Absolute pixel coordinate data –

#####

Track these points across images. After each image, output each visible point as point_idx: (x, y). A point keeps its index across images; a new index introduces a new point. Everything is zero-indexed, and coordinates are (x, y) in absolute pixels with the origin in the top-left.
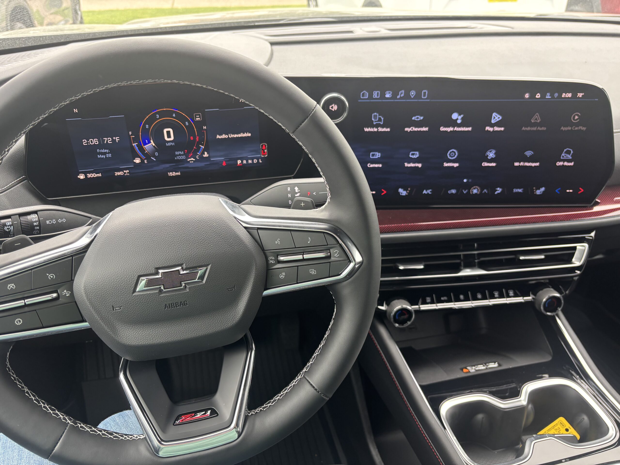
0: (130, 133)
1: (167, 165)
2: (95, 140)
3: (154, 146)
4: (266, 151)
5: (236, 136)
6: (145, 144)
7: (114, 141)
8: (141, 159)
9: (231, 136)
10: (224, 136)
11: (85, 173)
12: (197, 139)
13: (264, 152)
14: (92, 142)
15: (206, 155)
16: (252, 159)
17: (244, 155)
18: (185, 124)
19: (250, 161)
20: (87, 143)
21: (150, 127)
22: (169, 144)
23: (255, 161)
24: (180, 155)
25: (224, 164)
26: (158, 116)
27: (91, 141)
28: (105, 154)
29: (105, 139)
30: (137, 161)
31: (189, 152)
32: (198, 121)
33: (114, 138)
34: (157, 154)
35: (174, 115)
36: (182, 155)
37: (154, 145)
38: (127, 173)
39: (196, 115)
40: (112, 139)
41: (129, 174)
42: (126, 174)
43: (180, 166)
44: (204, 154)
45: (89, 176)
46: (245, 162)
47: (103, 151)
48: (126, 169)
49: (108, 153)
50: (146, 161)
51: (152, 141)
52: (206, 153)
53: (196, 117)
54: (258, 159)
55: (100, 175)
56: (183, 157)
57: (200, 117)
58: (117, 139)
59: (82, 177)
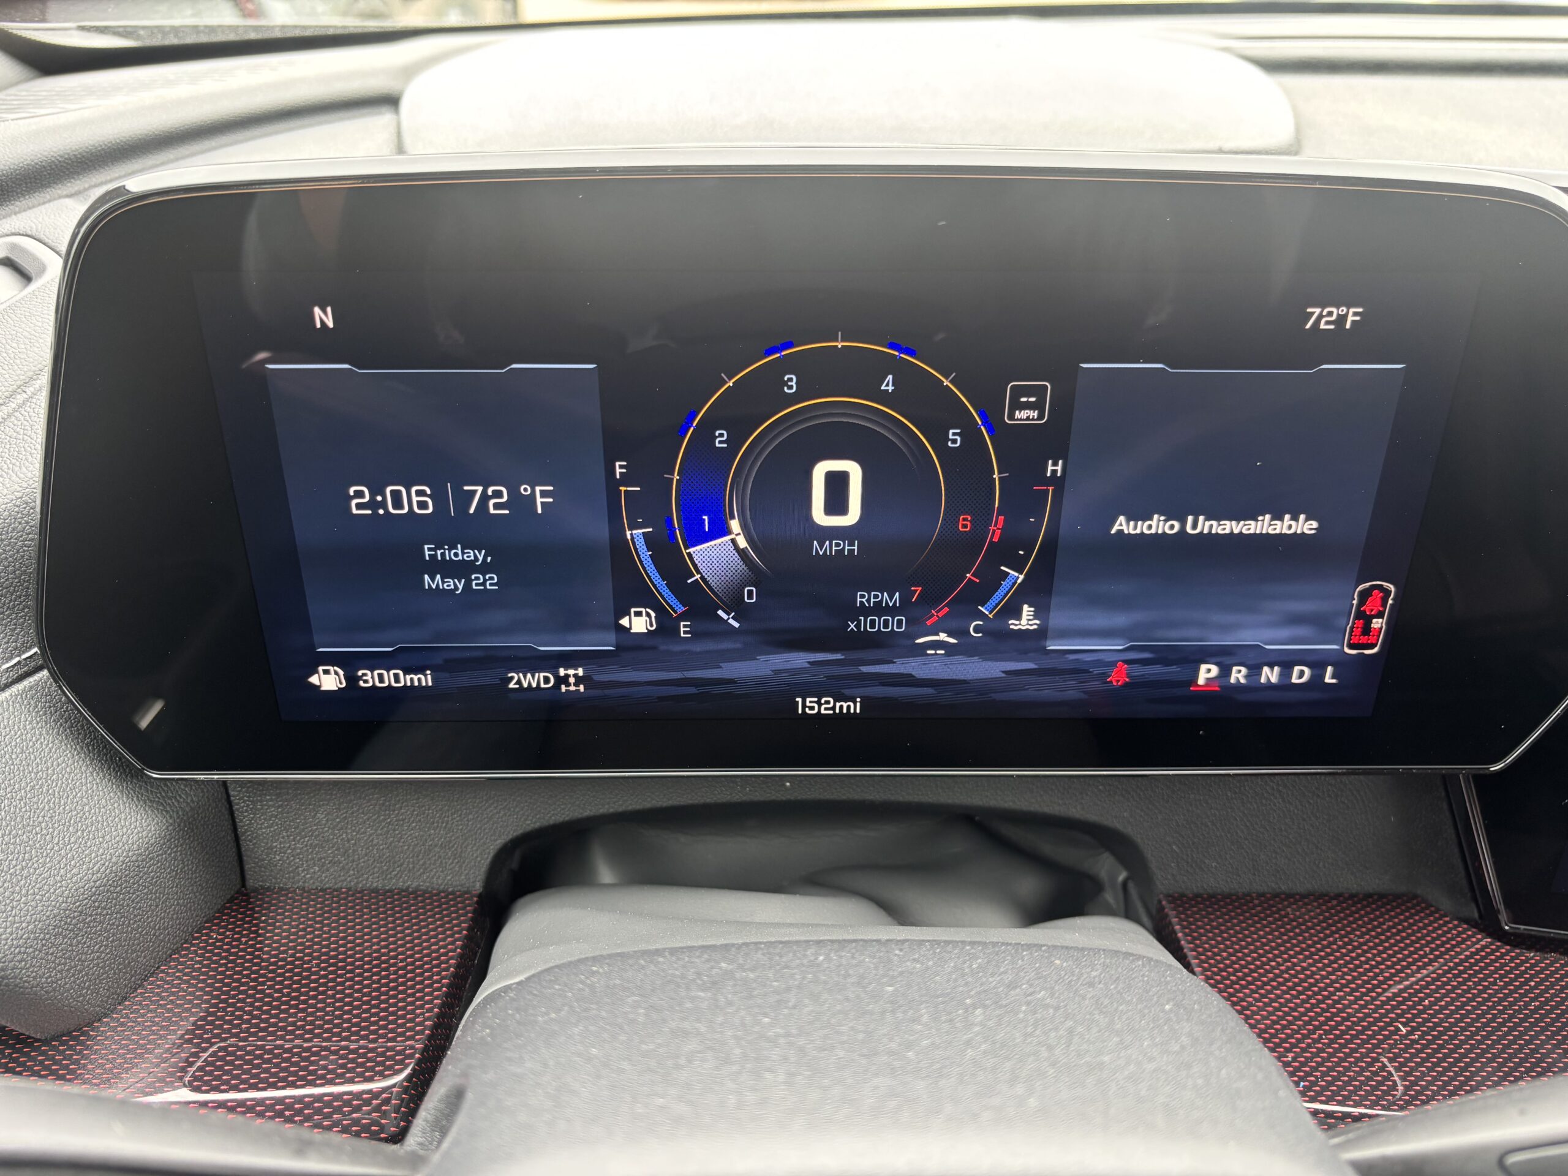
0: (619, 468)
1: (799, 660)
2: (420, 493)
3: (742, 553)
4: (1377, 623)
5: (1228, 527)
6: (697, 537)
7: (520, 505)
8: (660, 611)
9: (1205, 526)
10: (1158, 525)
11: (349, 664)
12: (996, 529)
13: (1367, 630)
14: (398, 504)
15: (1026, 620)
16: (1286, 664)
17: (1246, 637)
18: (939, 441)
19: (1270, 675)
20: (372, 505)
21: (734, 443)
22: (830, 547)
23: (1300, 675)
24: (879, 609)
25: (1117, 678)
26: (792, 381)
27: (396, 495)
28: (462, 570)
29: (475, 492)
30: (639, 623)
31: (930, 599)
32: (1026, 429)
33: (525, 490)
34: (750, 595)
35: (888, 385)
36: (892, 611)
37: (742, 543)
38: (572, 680)
39: (1018, 392)
40: (514, 492)
41: (582, 688)
42: (568, 685)
43: (865, 669)
44: (1018, 616)
45: (369, 678)
46: (1239, 675)
47: (458, 554)
48: (569, 659)
49: (484, 569)
50: (683, 628)
51: (735, 525)
52: (1027, 610)
53: (1017, 405)
54: (1317, 664)
55: (426, 679)
56: (896, 624)
57: (1039, 406)
58: (541, 496)
59: (329, 680)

#####

What is required –
The expected result is the data above in exact form, free of pictures.

Output for this exercise –
Track these points across images. After each image, output each visible point as point_idx: (x, y). A point keeps its index across images; a new index introduces a new point. Everything is zero-indexed, and coordinates are (x, y) in absolute pixels with the origin in the top-left.
0: (130, 133)
1: (167, 165)
2: (95, 140)
3: (154, 146)
4: (266, 151)
5: (236, 136)
6: (145, 144)
7: (114, 141)
8: (141, 159)
9: (231, 136)
10: (224, 136)
11: (85, 173)
12: (197, 139)
13: (264, 152)
14: (92, 142)
15: (206, 155)
16: (252, 159)
17: (244, 155)
18: (185, 124)
19: (250, 161)
20: (87, 143)
21: (150, 127)
22: (169, 144)
23: (255, 161)
24: (180, 155)
25: (224, 164)
26: (158, 116)
27: (91, 141)
28: (105, 154)
29: (105, 139)
30: (137, 161)
31: (189, 152)
32: (198, 121)
33: (114, 138)
34: (157, 154)
35: (174, 115)
36: (182, 155)
37: (154, 145)
38: (127, 173)
39: (196, 115)
40: (112, 139)
41: (129, 174)
42: (126, 174)
43: (180, 166)
44: (204, 154)
45: (89, 176)
46: (245, 162)
47: (103, 151)
48: (126, 169)
49: (108, 153)
50: (146, 161)
51: (152, 141)
52: (206, 153)
53: (196, 117)
54: (258, 159)
55: (100, 175)
56: (183, 157)
57: (200, 117)
58: (117, 139)
59: (82, 177)
0: (619, 468)
1: (799, 660)
2: (420, 493)
3: (742, 553)
4: (1377, 623)
5: (1228, 527)
6: (697, 537)
7: (520, 505)
8: (660, 611)
9: (1205, 526)
10: (1158, 525)
11: (349, 664)
12: (996, 529)
13: (1367, 630)
14: (398, 504)
15: (1026, 620)
16: (1286, 664)
17: (1246, 637)
18: (939, 441)
19: (1270, 675)
20: (372, 505)
21: (734, 443)
22: (830, 547)
23: (1300, 675)
24: (879, 609)
25: (1117, 678)
26: (792, 381)
27: (396, 495)
28: (462, 570)
29: (475, 492)
30: (639, 623)
31: (930, 599)
32: (1026, 429)
33: (525, 490)
34: (750, 595)
35: (888, 385)
36: (892, 611)
37: (742, 543)
38: (572, 680)
39: (1018, 392)
40: (514, 492)
41: (582, 688)
42: (568, 685)
43: (865, 669)
44: (1018, 616)
45: (369, 678)
46: (1239, 675)
47: (458, 554)
48: (569, 659)
49: (484, 569)
50: (683, 628)
51: (735, 525)
52: (1027, 610)
53: (1017, 405)
54: (1317, 664)
55: (426, 679)
56: (896, 624)
57: (1039, 406)
58: (541, 496)
59: (329, 680)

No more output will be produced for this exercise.